## Exercise requirements
Please restate exactly the lines of the data below, beginning with the line containing "155 215 185" and ending with the last line.

## Input records
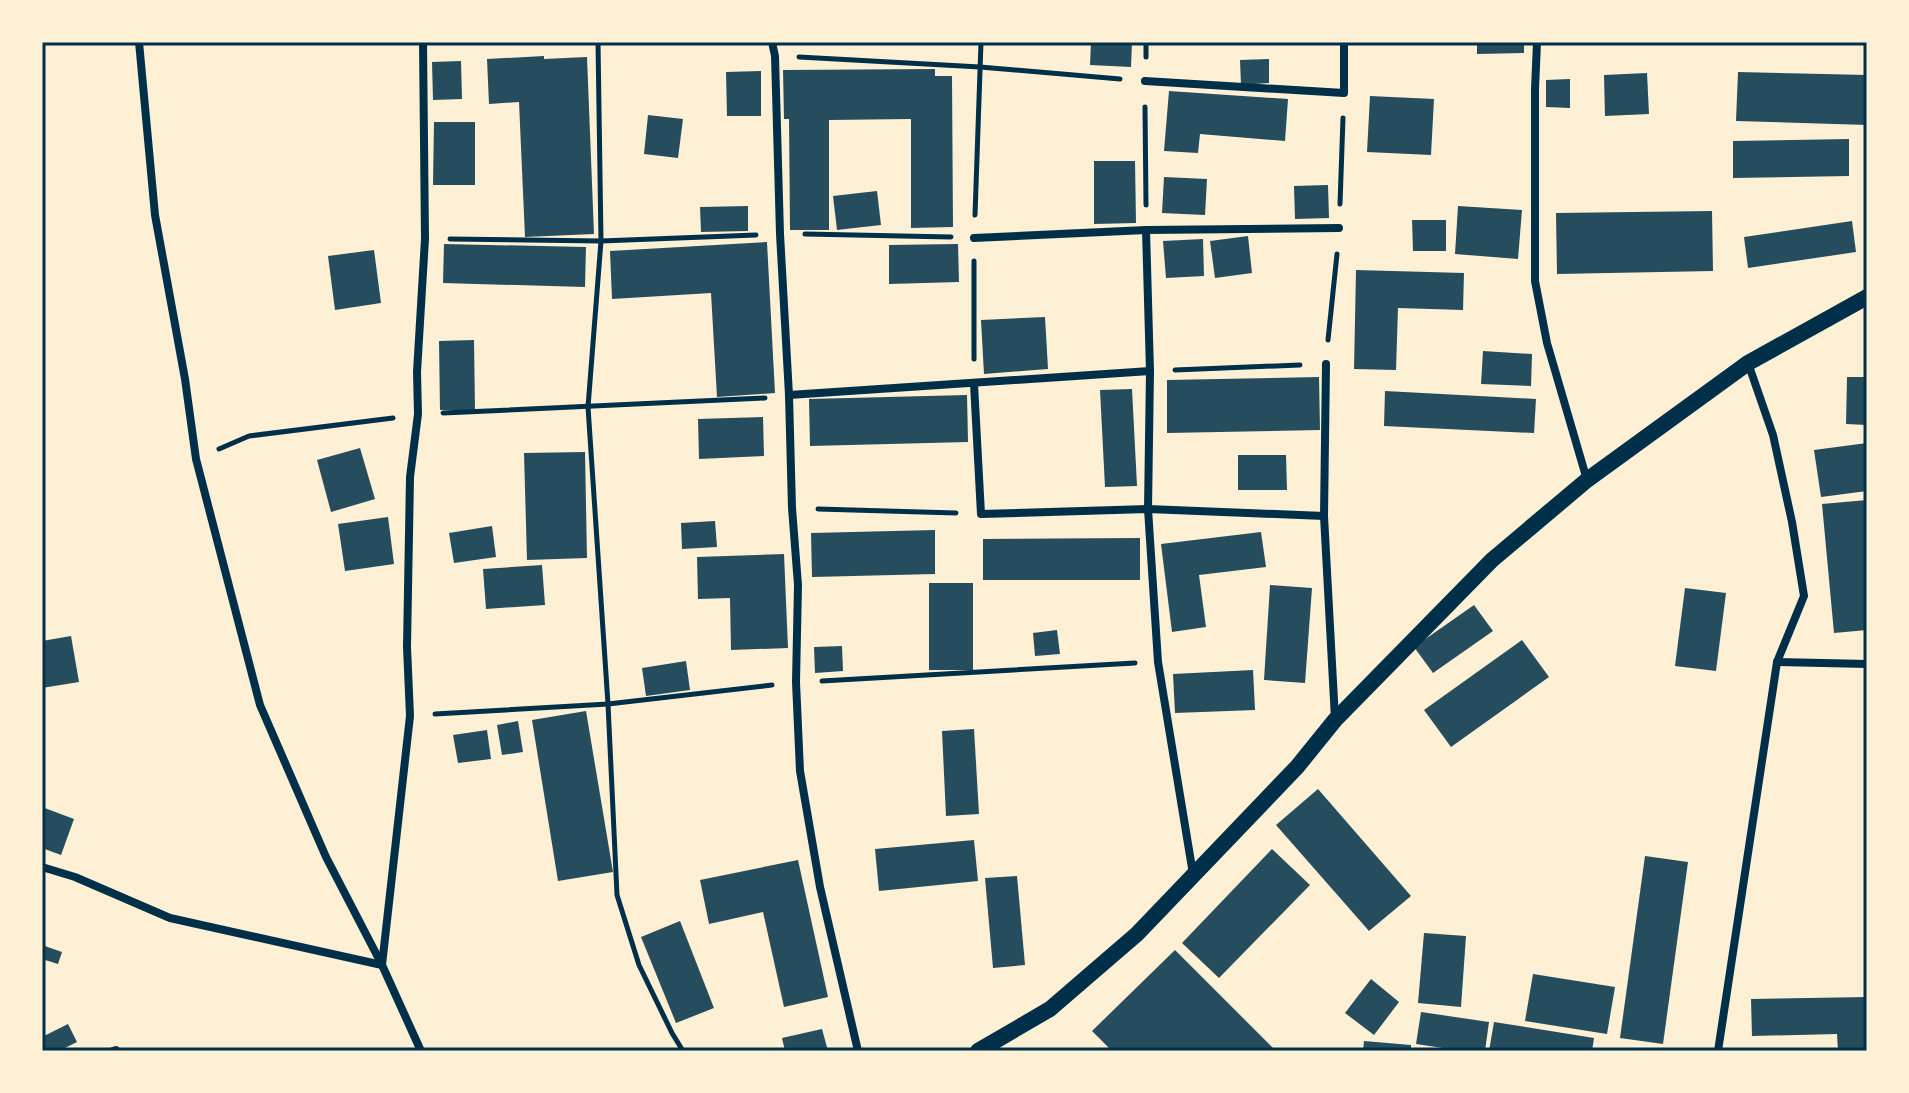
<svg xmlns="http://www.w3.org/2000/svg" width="1909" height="1093" font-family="'PT Sans Narrow',sans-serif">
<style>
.building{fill:#264d5e}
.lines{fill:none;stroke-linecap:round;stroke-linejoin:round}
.path{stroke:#003049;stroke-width:5}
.minor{stroke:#003049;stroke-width:8}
.secondary{stroke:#003049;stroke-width:16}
.neatline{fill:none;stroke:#003049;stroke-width:3}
</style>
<rect width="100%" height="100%" fill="#fdf0d5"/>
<g class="building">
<path d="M1091 42H1132L1131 67 1090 65Z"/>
<path d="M1477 42H1524V53L1477 54Z"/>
<path d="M544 56V59L587 57 594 234 525 237 519 102 489 104 487 59Z"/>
<path d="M1269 59V83L1241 85 1240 60Z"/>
<path d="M461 61 462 99 433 100 432 62Z"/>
<path d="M935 69V76H952L953 227 911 228V119L829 120V230H790L789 119H784L783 70Z"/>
<path d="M761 71V116H727L726 72Z"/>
<path d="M1738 72 1867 75V125L1736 121Z"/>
<path d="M1647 73 1649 114 1605 116 1604 75Z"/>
<path d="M1570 79V108L1546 107V80Z"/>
<path d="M1169 91 1288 99 1285 141 1200 134 1198 153 1164 151Z"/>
<path d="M1370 96 1434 99 1431 155 1367 152Z"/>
<path d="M648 115 683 119 678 158 644 154Z"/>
<path d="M434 122H475V185H433Z"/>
<path d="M1849 139V176L1733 178V141Z"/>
<path d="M1094 161H1135L1136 223 1094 224Z"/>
<path d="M1164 177 1207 179 1205 215 1162 213Z"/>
<path d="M1328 185 1329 218 1295 219 1294 186Z"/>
<path d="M877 191 881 225 837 230 833 196Z"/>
<path d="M748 206V231L701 232 700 207Z"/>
<path d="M1458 206 1522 210 1518 259 1455 254Z"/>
<path d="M1712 211 1713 271 1557 274 1556 213Z"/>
<path d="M1412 220H1446V251H1413Z"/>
<path d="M1852 221 1856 252 1748 268 1744 237Z"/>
<path d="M1248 236 1252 273 1215 278 1210 241Z"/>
<path d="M1203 239 1204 276 1166 278 1163 241Z"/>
<path d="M767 242 775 393 717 397 711 293 612 299 610 251Z"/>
<path d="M444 244 586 247 585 287 443 283Z"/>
<path d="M958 244 959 282 889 284V245Z"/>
<path d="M374 250 381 303 335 310 328 256Z"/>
<path d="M1356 270 1464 273 1463 310 1398 308 1396 370 1354 369Z"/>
<path d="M1045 317 1048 369 984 374 981 320Z"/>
<path d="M474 340 475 410H440L439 341Z"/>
<path d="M1483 351 1532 354 1531 386 1481 384Z"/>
<path d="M1319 377 1320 430 1167 433V380Z"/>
<path d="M1847 377H1867V425L1846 424Z"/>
<path d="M1132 389 1137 486 1105 487 1100 390Z"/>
<path d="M1385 391 1536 399 1534 433 1384 426Z"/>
<path d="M967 395 968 442 810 446 809 399Z"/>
<path d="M763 417 764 456 699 459 698 419Z"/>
<path d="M1867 443V491L1821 497 1814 450Z"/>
<path d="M360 448 375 499 331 512 317 460Z"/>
<path d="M585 452 587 558 527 560 524 453Z"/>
<path d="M1238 455H1286L1287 490H1238Z"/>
<path d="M1867 500V630L1834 633 1822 504Z"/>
<path d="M388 517 394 564 345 571 338 524Z"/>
<path d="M715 521 717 547 682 549 681 523Z"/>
<path d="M492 526 496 557 454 563 449 533Z"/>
<path d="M935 530V574L812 577 811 533Z"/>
<path d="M1261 532 1266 567 1199 575 1206 627 1172 632 1161 544Z"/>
<path d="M1140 538V580H983V539Z"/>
<path d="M784 554 788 648 731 650 730 598 698 599 697 557Z"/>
<path d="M542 565 545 605 486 609 483 569Z"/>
<rect x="929" y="583" width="44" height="87"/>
<path d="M1270 585 1312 588 1305 683 1264 680Z"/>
<path d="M1685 588 1726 593 1716 671 1675 666Z"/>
<path d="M1474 605 1493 631 1433 673 1414 647Z"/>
<path d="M1057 630 1060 654 1035 656 1033 633Z"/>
<path d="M71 636 79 682 42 688V641Z"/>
<path d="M1522 640 1549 677 1451 747 1424 710Z"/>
<path d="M842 646 843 671 815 673 814 647Z"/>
<path d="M686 661 690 690 646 696 642 668Z"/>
<path d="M1253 670 1255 710 1175 713 1173 674Z"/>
<path d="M586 711 613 872 558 881 532 720Z"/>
<path d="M518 721 523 752 502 755 497 725Z"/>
<path d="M974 729 979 814 946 816 942 731Z"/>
<path d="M487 730 491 759 458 763 453 735Z"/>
<path d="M1318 789 1411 896 1369 931 1276 825Z"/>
<path d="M42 807 74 819 61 855 42 848Z"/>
<path d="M974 840 978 881 879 891 875 849Z"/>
<path d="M1272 849 1310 885 1219 978 1182 943Z"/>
<path d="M1645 856 1688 862 1663 1044 1620 1038Z"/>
<path d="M798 860 828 997 784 1007 763 912 709 924 700 880Z"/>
<path d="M1017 876 1025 965 993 968 985 878Z"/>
<path d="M680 921 714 1008 676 1023 641 937Z"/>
<path d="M1424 933 1466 936 1461 1007 1418 1003Z"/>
<path d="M42 945 62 952 58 964 42 959Z"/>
<path d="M1175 950 1276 1051H1112L1092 1031Z"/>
<path d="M1533 974 1615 987 1607 1034 1525 1021Z"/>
<path d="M1371 979 1399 1002 1374 1035 1345 1013Z"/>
<path d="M1867 997V1051H1838L1837 1034 1752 1036 1751 999Z"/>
<path d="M1421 1012 1489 1022 1485 1051H1463L1416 1044Z"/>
<path d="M1494 1022 1594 1038 1592 1051H1489Z"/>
<path d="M68 1024 77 1042 59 1051H42V1037Z"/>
<path d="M822 1029 828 1051H785L782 1038Z"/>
<path d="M1364 1041 1411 1045V1051H1363Z"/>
</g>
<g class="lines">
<g class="path">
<path d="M598 42 601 241 588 407 608 704 617 895 639 965 672 1033 683 1051"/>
<path d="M799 57 980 67 1120 79"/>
<path d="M1146 57V42"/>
<path d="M1145 107 1146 205"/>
<path d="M1340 204 1343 118"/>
<path d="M975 215 981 42"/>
<path d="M805 234 951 237"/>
<path d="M450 239 601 241 756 235"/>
<path d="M974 261V359"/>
<path d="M1328 340 1337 254"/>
<path d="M1175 370 1300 365"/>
<path d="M443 413 765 398"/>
<path d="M219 449 249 436 393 418"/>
<path d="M818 509 956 513"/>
<path d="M822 681 1135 663"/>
<path d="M435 714 608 704 772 685"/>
</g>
<g class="minor">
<path d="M139 42 155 215 185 379 196 459 260 705 326 857 382 965 421 1051"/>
<path d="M772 42 775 56 780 234 789 395 792 508 798 585 796 682 800 771 820 887 858 1051"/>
<path d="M1537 42 1535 89V281L1547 343 1587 480"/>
<path d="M1145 81 1344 93V42"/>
<path d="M1146 230 1150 371 1148 509 1158 662 1193 874"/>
<path d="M974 238 1146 230 1339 228"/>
<path d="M1326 364 1324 516 1335 719"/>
<path d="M974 384 981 514 1148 509 1324 516"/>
<path d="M789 395 1150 371"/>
<path d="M1777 662 1867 664"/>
<path d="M42 867 75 877 170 918 382 965 410 716 407 647 410 477 418 414 417 372 425 239 423 42"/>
<path d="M113 1051 116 1050"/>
<path d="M1718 1051 1777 662 1804 596 1792 522 1773 435 1748 363"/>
</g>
<path class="secondary" d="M978 1051 1050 1009 1137 934 1297 767 1335 720 1492 560 1587 480 1748 363 1867 297"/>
</g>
<rect width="1909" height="1093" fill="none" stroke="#fdf0d5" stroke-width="88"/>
<rect x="44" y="44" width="1821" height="1005" class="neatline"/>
</svg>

## Response to the exercise
<path d="M139 42 155 215 185 379 196 459 260 705 326 857 382 965 421 1051"/>
<path d="M772 42 775 56 780 234 789 395 792 508 798 585 796 682 800 771 820 887 858 1051"/>
<path d="M1537 42 1535 89V281L1547 343 1587 480"/>
<path d="M1145 81 1344 93V42"/>
<path d="M1146 230 1150 371 1148 509 1158 662 1193 874"/>
<path d="M974 238 1146 230 1339 228"/>
<path d="M1326 364 1324 516 1335 719"/>
<path d="M974 384 981 514 1148 509 1324 516"/>
<path d="M789 395 1150 371"/>
<path d="M1777 662 1867 664"/>
<path d="M42 867 75 877 170 918 382 965 410 716 407 647 410 477 418 414 417 372 425 239 423 42"/>
<path d="M113 1051 116 1050"/>
<path d="M1718 1051 1777 662 1804 596 1792 522 1773 435 1748 363"/>
</g>
<path class="secondary" d="M978 1051 1050 1009 1137 934 1297 767 1335 720 1492 560 1587 480 1748 363 1867 297"/>
</g>
<rect width="1909" height="1093" fill="none" stroke="#fdf0d5" stroke-width="88"/>
<rect x="44" y="44" width="1821" height="1005" class="neatline"/>
</svg>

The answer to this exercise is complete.